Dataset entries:
******************************
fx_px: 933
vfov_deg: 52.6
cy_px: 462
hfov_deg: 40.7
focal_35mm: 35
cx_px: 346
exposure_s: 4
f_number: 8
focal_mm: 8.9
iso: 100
******************************
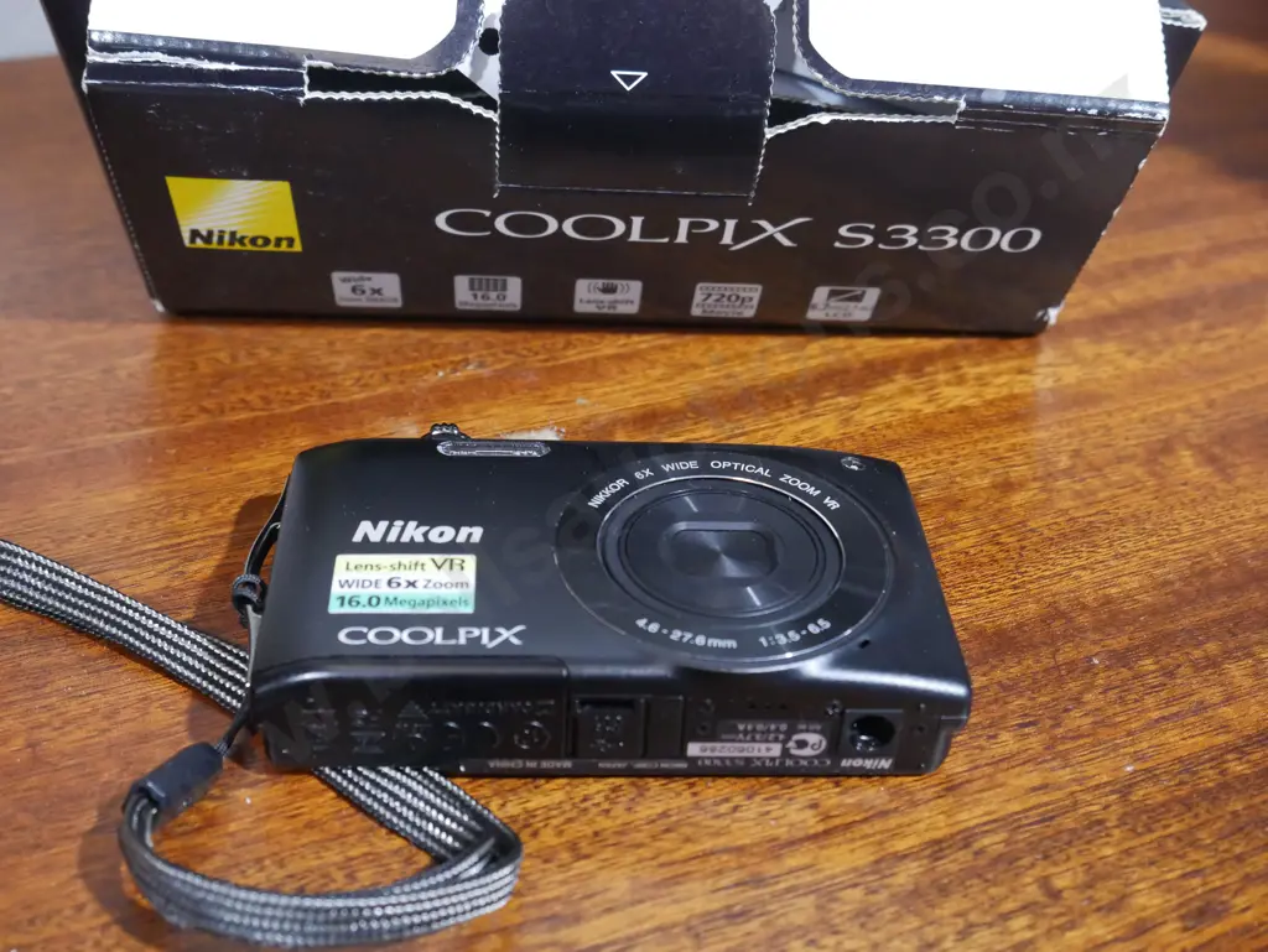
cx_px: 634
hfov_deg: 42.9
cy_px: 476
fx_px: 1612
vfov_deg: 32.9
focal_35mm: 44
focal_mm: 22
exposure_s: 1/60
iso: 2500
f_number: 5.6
******************************
● **What to produce**
Look above for the line containing "vfov_deg: 32.9". Output from there through the line containing "f_number: 5.6", exactly and inclusively.

● **Answer box**
vfov_deg: 32.9
focal_35mm: 44
focal_mm: 22
exposure_s: 1/60
iso: 2500
f_number: 5.6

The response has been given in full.